**Texto para leitura**.
◇ ◇ ◇ ◇ ◇ ◇ ◇
Existem grandes chances de França ser o atleta que mais anotou gols em Estaduais. Os registros são incompletos e nem a Federação Cearense de Futebol (FCF) possui as fichas de todas as partidas. Contudo, apenas nos anos em que foi artilheiro, França marcou 67 vezes. A média nestas cinco edições é de impressionante 1,5 gol por partida - 67 em 43 jogos, conforme levantamento do pesquisador Nirez de Azevedo, no livro "História do Campeonato Cearense de Futebol", e constatação nas fichas dos jogos no arquivo de O POVO.
◇ ◇ ◇ ◇ ◇ ◇ ◇
**Exercícios**.
[a] Copie do texto sobre os gols de França, sem alterar nada, o trecho que começa com as palavras que contêm "Existem grandes chances" e termina com "arquivo de O POVO.".
[b] No texto sobre os gols de França, quantos gols ele marcou só nos anos em que foi artilheiro?
◇ ◇ ◇ ◇ ◇ ◇ ◇
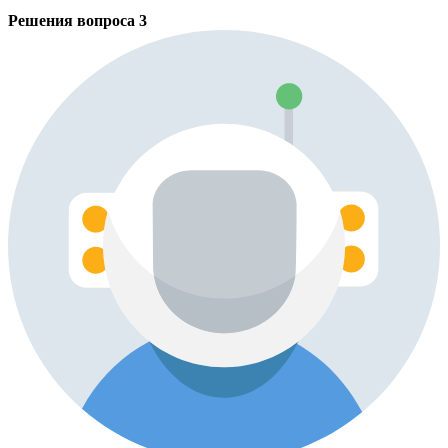
Решения вопроса
3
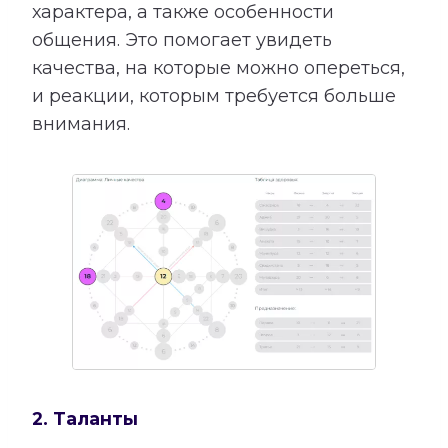
характера, а также особенности
общения. Это помогает увидеть
качества, на которые можно опереться,
и реакции, которым требуется больше
внимания.
2. Таланты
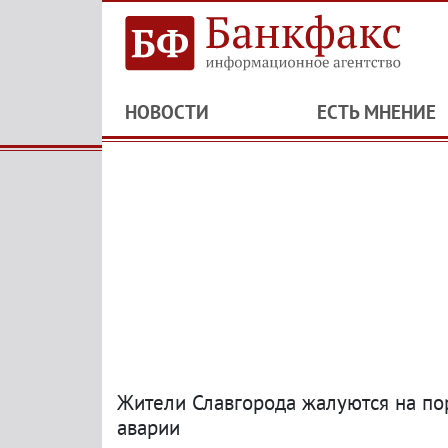
НОВОСТИ
ЕСТЬ МНЕНИЕ
Жители Славгорода жалуются на по
аварии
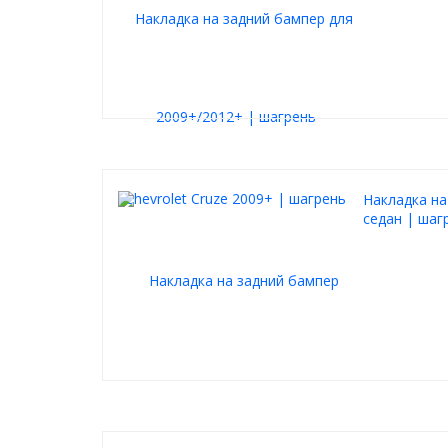
Накладка на
седан | шаг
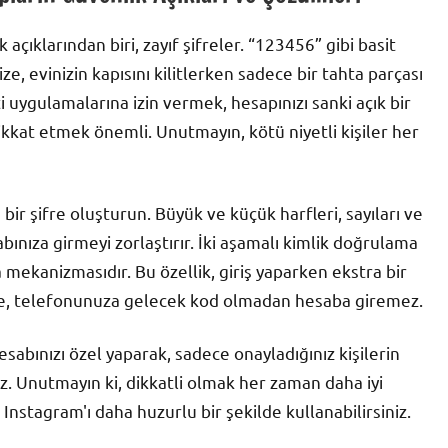
açıklarından biri, zayıf şifreler. “123456” gibi basit
ze, evinizin kapısını kilitlerken sadece bir tahta parçası
i uygulamalarına izin vermek, hesapınızı sanki açık bir
 dikkat etmek önemli. Unutmayın, kötü niyetli kişiler her
ü bir şifre oluşturun. Büyük ve küçük harfleri, sayıları ve
bınıza girmeyi zorlaştırır. İki aşamalı kimlik doğrulama
 mekanizmasıdır. Bu özellik, giriş yaparken ekstra bir
e bile, telefonunuza gelecek kod olmadan hesaba giremez.
esabınızı özel yaparak, sadece onayladığınız kişilerin
iz. Unutmayın ki, dikkatli olmak her zaman daha iyi
 Instagram'ı daha huzurlu bir şekilde kullanabilirsiniz.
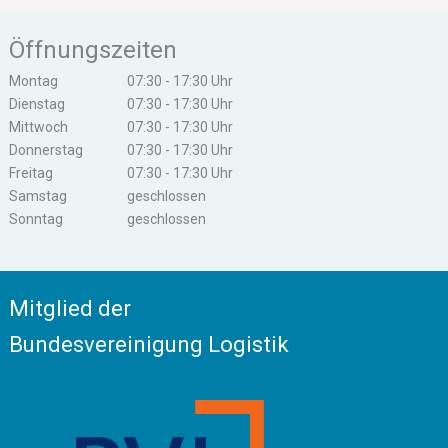
Öffnungszeiten
Montag
07:30 - 17:30 Uhr
Dienstag
07:30 - 17:30 Uhr
Mittwoch
07:30 - 17:30 Uhr
Donnerstag
07:30 - 17:30 Uhr
Freitag
07:30 - 17:30 Uhr
Samstag
geschlossen
Sonntag
geschlossen
Mitglied der
Bundesvereinigung Logistik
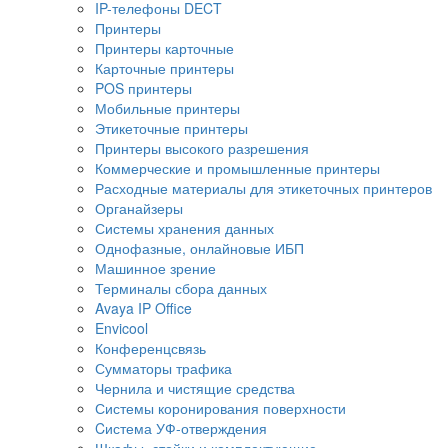
IP-телефоны DECT
Принтеры
Принтеры карточные
Карточные принтеры
POS принтеры
Мобильные принтеры
Этикеточные принтеры
Принтеры высокого разрешения
Коммерческие и промышленные принтеры
Расходные материалы для этикеточных принтеров
Органайзеры
Системы хранения данных
Однофазные, онлайновые ИБП
Машинное зрение
Терминалы сбора данных
Avaya IP Office
Envicool
Конференцсвязь
Сумматоры трафика
Чернила и чистящие средства
Системы коронирования поверхности
Cистема УФ-отверждения
Шкафы, стойки и комплектующие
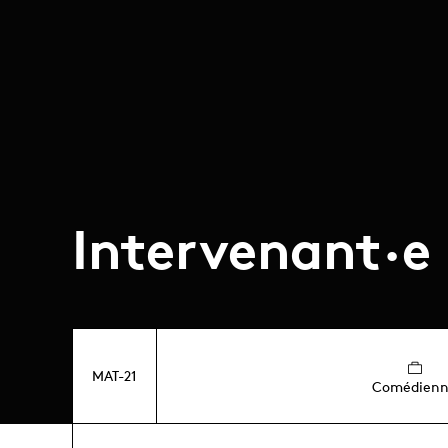
Intervenant·e
MAT-21
Comédien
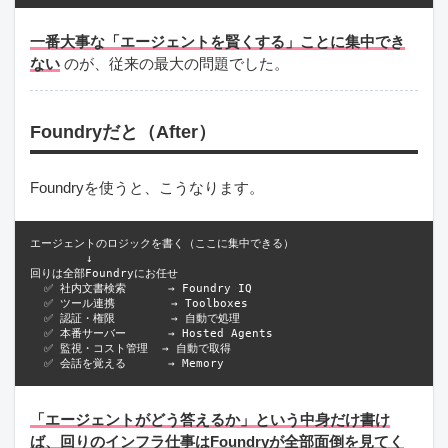
一番大事な「エージェントを賢くする」ことに集中でき
ない
のが、従来の最大の問題でした。
Foundryだと（After）
Foundryを使うと、こうなります。
エージェントのロジックを書く（ここに集中できる）

        ↓

回りは全部Foundryにお任せ

  ✅ 社内文書検索      → Foundry IQ

  ✅ ツール連携        → Toolboxes

  ✅ 認証・権限        → 自動で処理

  ✅ 本番サーバー      → Hosted Agents

  ✅ 監視・コスト管理  → 自動で取得

「エージェントがどう答えるか」という中身だけ書け
ば、回りのインフラ仕事はFoundryが全部面倒を見てく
◇ ◇ ◇ ◇ ◇ ◇ ◇
**Respostas**.
[a]
Existem grandes chances de França ser o atleta que mais anotou gols em Estaduais. Os registros são incompletos e nem a Federação Cearense de Futebol (FCF) possui as fichas de todas as partidas. Contudo, apenas nos anos em que foi artilheiro, França marcou 67 vezes. A média nestas cinco edições é de impressionante 1,5 gol por partida - 67 em 43 jogos, conforme levantamento do pesquisador Nirez de Azevedo, no livro "História do Campeonato Cearense de Futebol", e constatação nas fichas dos jogos no arquivo de O POVO.

[b] 67 gols.